At exactly 11:00 am on March 3, Apollo 9 lifted off with Jim McDivitt commanding, Dave Scott as command module pilot, and Rusty Schweickart sitting in the center couch as lunar module pilot. This would be the first manned test of the lunar module. Once again the huge crowd assembled at the Cape was physically and emotionally overpowered by the thunder of the booster.
For the crew however the first stage S-1C burn was very smooth – “an old lady’s ride,” McDivitt called it. But staging to the S-II was a real bumper-car jolt. Violent pogo oscillations developed seven minutes into the second-stage burn. The jolting continued through the third-stage ignition, but less than 12 minutes after liftoff the linked S-IVB and Apollo spacecraft became the heaviest object ever placed in orbit.
McDivitt’s crew wanted to prevent spacesickness. Frank Borman’s crew had had it, so they tried to control their head movements and took Dramamine. These precautions helped, but they still felt dizzy and nauseous as they moved about the spacecraft.
A couple of hours later they were feeling better and had separated the CSM from the S-IVB third stage. Scott then deployed his command module’s docking probe and thrust the spacecraft neatly around to line up with the conical drogue that was nestled at the top of the lunar module. The latches all snapped properly into place. Just over three hours into the mission, they were hard-docked with the LM. Dave Scott then backed the two docked spacecraft away from the third stage and thrust well clear of the slowly tumbling white booster.
As they worked through their long flight plan, dizziness came in waves. But they had plenty of work to keep them occupied. They had to equalize the pressure between the CSM and LM cabins and prepare the connecting tunnel that would allow McDivitt and Schweickart to move from the CSM into the lander. At one point on the night side of their third orbit, Rusty glanced out and shouted, “Oh, my God, I just looked out the window and the LM wasn’t there.”
Dave Scott began laughing and kidding his crewmate. Dave reminded Rusty that Jim McDivitt was already up in the tunnel and the missing LM was simply hidden by the absolute darkness of orbital night. When Scott fired the SPS engine to boost the combined spacecraft to a higher orbit, he commented, “The LM is still there, by God!”

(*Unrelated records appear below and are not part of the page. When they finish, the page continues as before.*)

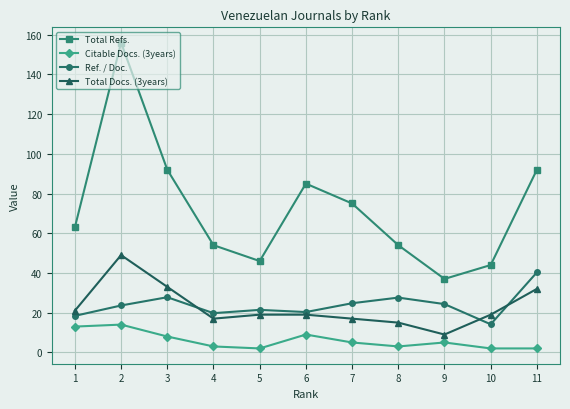

How many distinct data groups are displayed?

4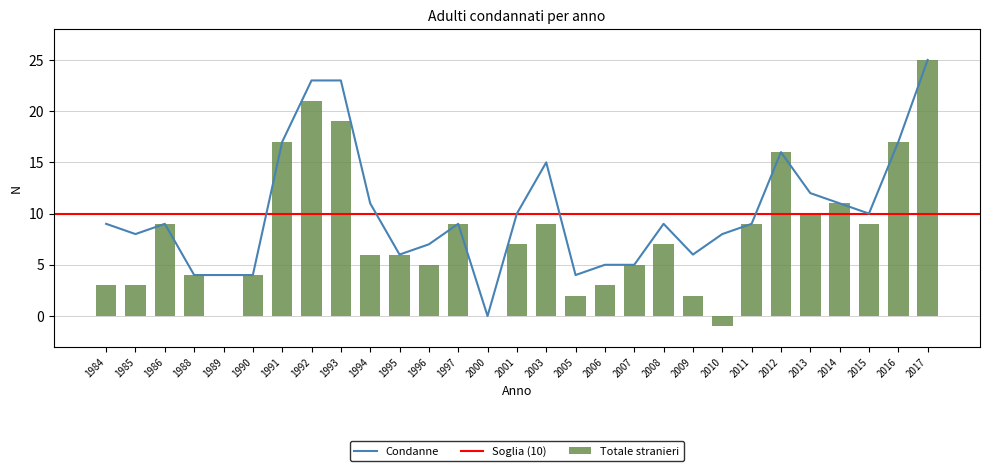

What is the value of the Condanne bar at the 11th from the left?

6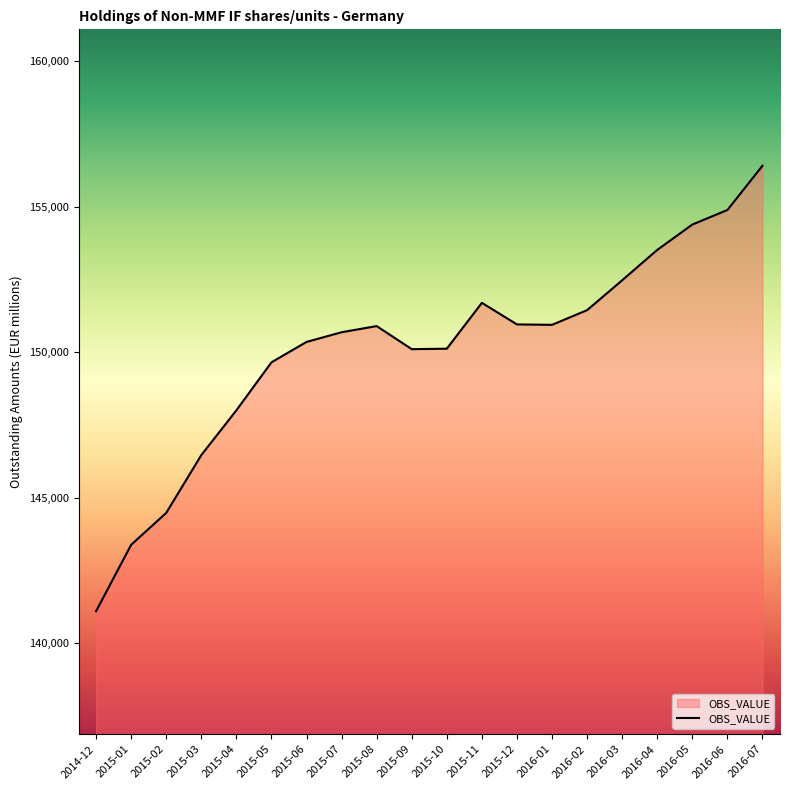

What is the approximate value at 2015-07?

150685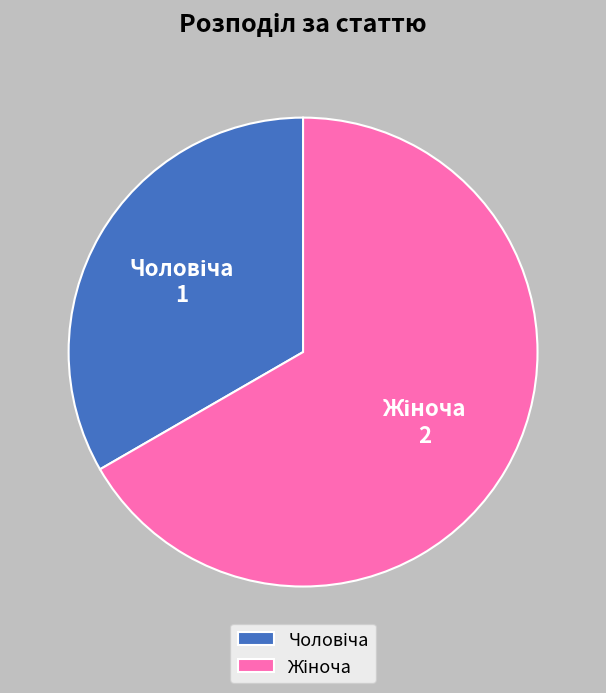

Is there a majority slice in this chart?

Yes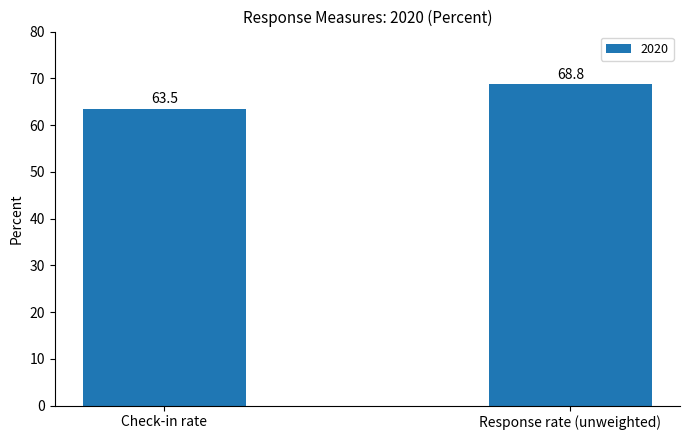

The value at Response rate (unweighted) is 94.4. True or false?

False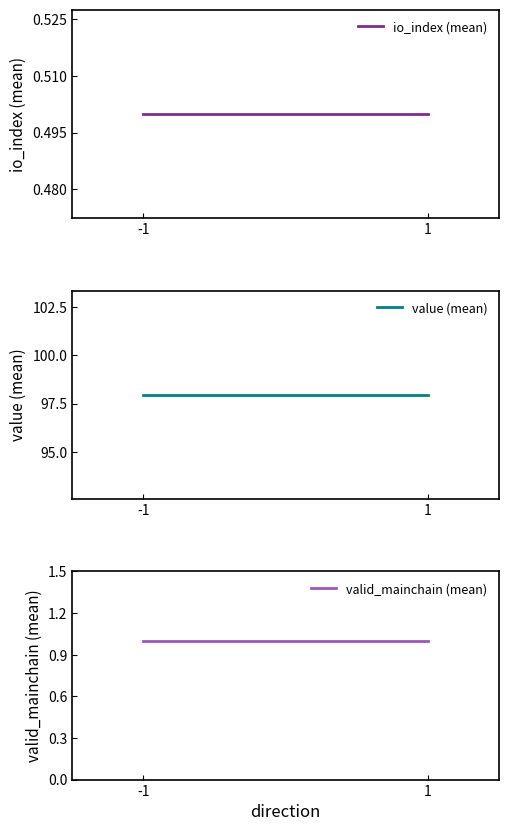

What is the value of the valid_mainchain (mean) point at the 1st from the left?

1.0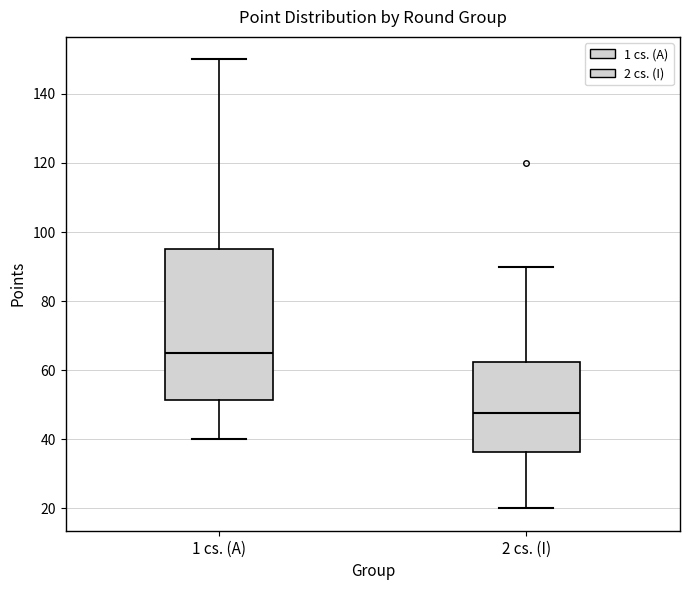

Which box has the lowest median line?

2 cs. (I)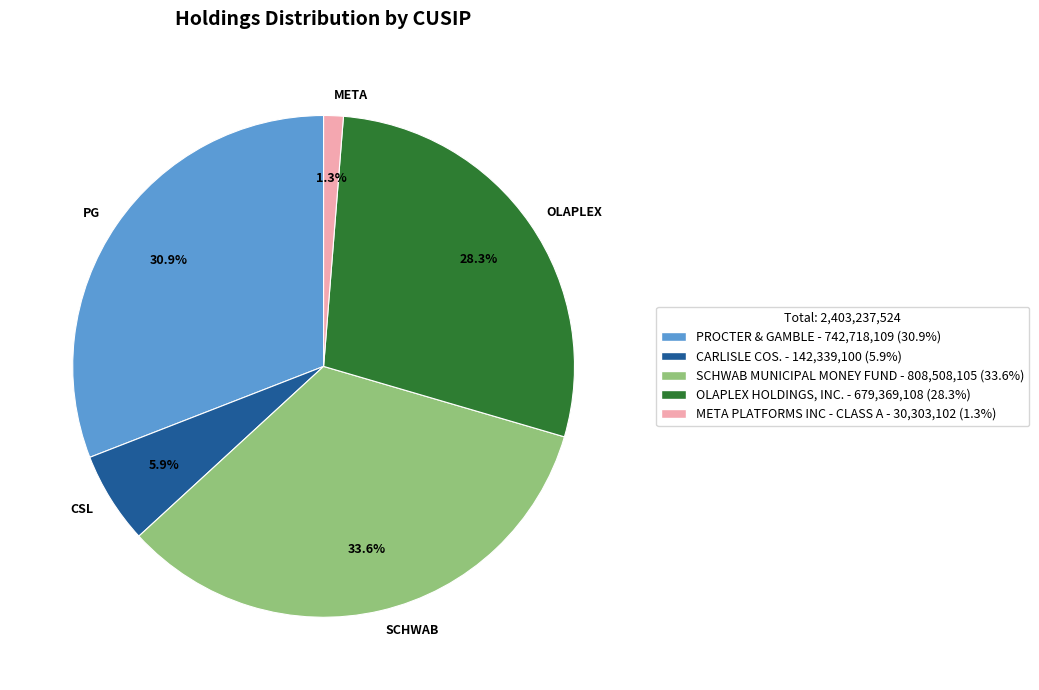

What is the smallest slice in the pie chart?

META PLATFORMS INC - CLASS A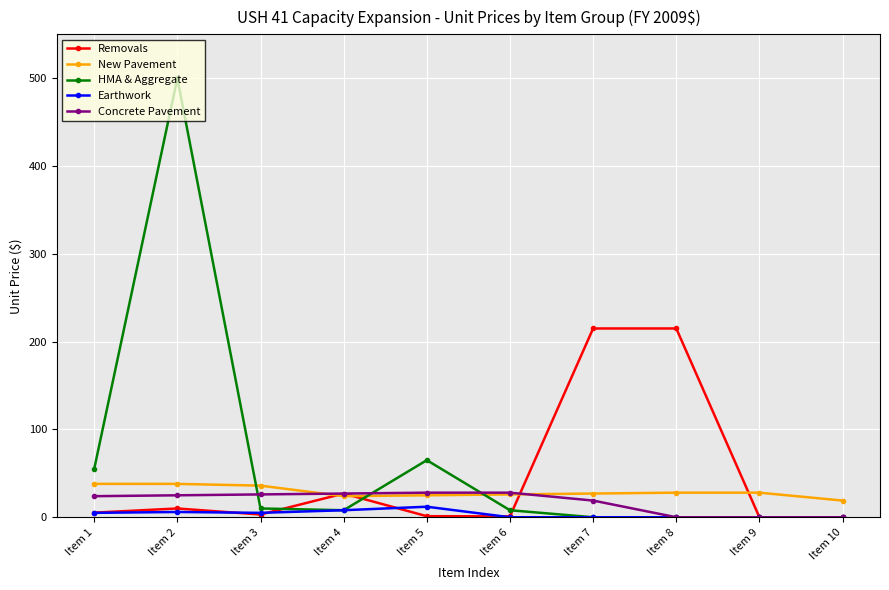

How many values in the New Pavement series are below 28?

5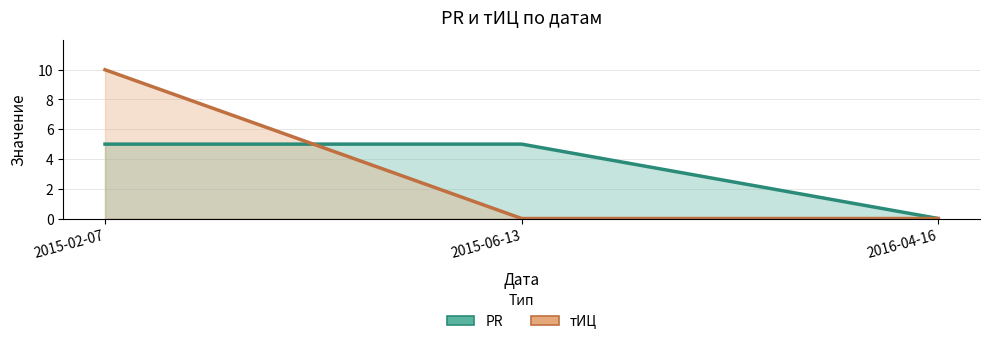

What is the highest value of the тИЦ_line series?

10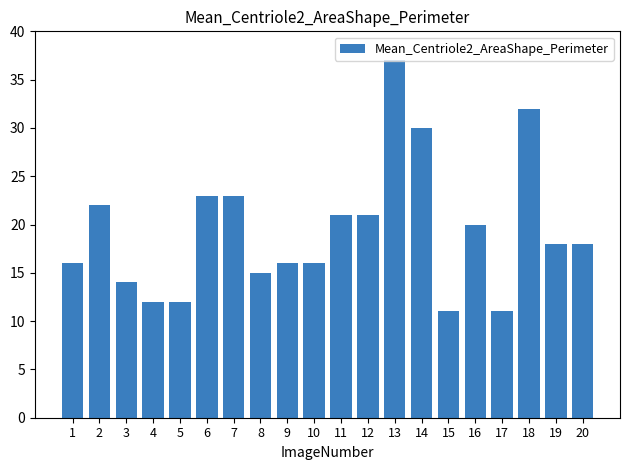

Are the bars grouped side by side (vs. stacked)?

No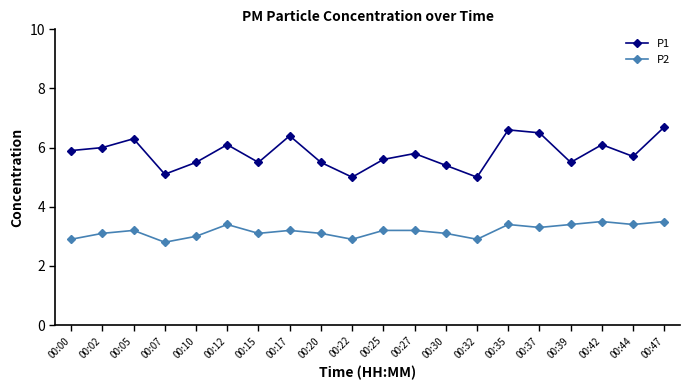

True or false: P2 and P1 intersect in this chart.

False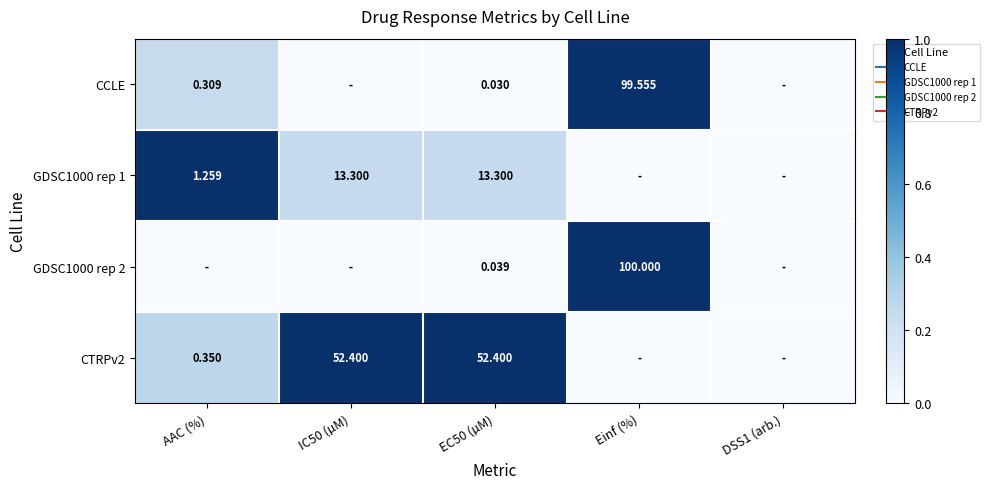

The value of GDSC1000 rep 1 at IC50 (µM) is 0.4. True or false?

False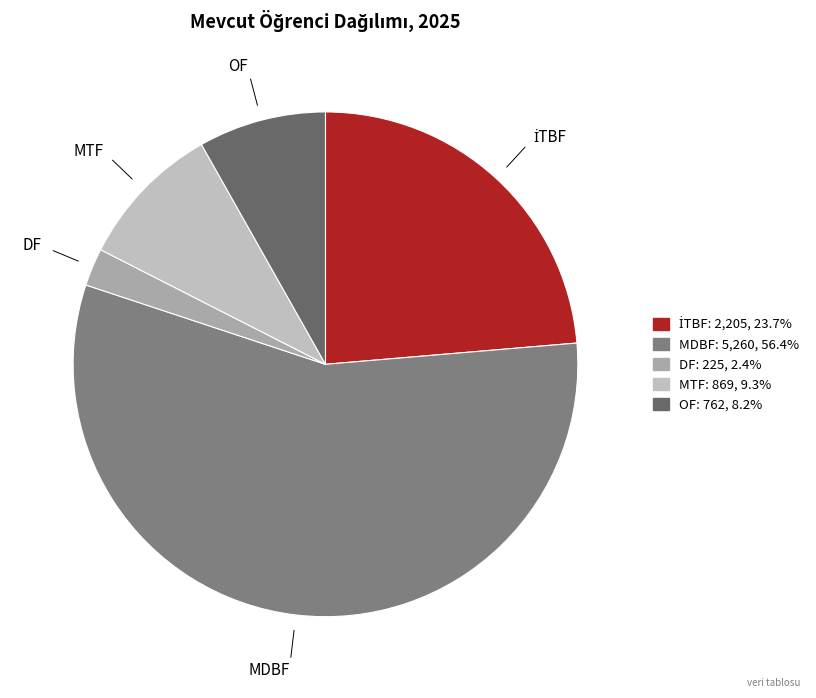

What is the smallest slice in the pie chart?

DF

They were all surprised at how slowly the spacecraft accelerated, but that was understandable because it was carrying almost 16 more tons of mass – the fully fueled LM. Over the next several hours, they repeatedly fired the engine, moving the docked spacecraft through the complex orbital maneuvers that would be needed for the LOR.
The crew was so confident in their spacecraft that they all slept during the same “night” period. On waking, however, Rusty Schweickart was hit by a sudden bout of nausea. He and Jim McDivitt were putting on their spacesuits for the transfer over to the LM. Luckily, Rusty found a nearby barf bag. Pulling on the bulky pressure suit was no fun in the weightless cabin, and Jim McDivitt also went through some dizzy spells as he tugged at all the tubes and Velcro tabs.
Rusty then experienced brief vertigo as he floated up through the tunnel into the LM and ended up staring down at the lander’s flight deck. When he recovered he began flipping switches to power up the lander preparing it for free flight. Jim McDivitt joined him soon after. The LM was noisy with chattering fans and strange, gonglike rumbles. Unlike the command module, the lander was ultralightweight. Jim McDivitt later said it felt like tissue paper.
With no warning, Rusty Schweickart vomited again. McDivitt became alarmed because Rusty was due for an EVA on the porch of the LM later that day. If he got spacesick while wearing a bubble helmet, he could choke on his own vomit. Jim did the right thing and called for a private medical consultation on a “discreet” radio channel to Houston. The hundreds of reporters at the center had a field day making up sensational rumors when they were cut out of the loop.
Now that McDivitt and Schweickart were aboard the LM, the lander began to feel like a separate spacecraft, not just an impersonal hunk of hardware. They referred to it by the name they’d chosen for this mission, Spider; the command module became Gumdrop, an evocative description of its shape.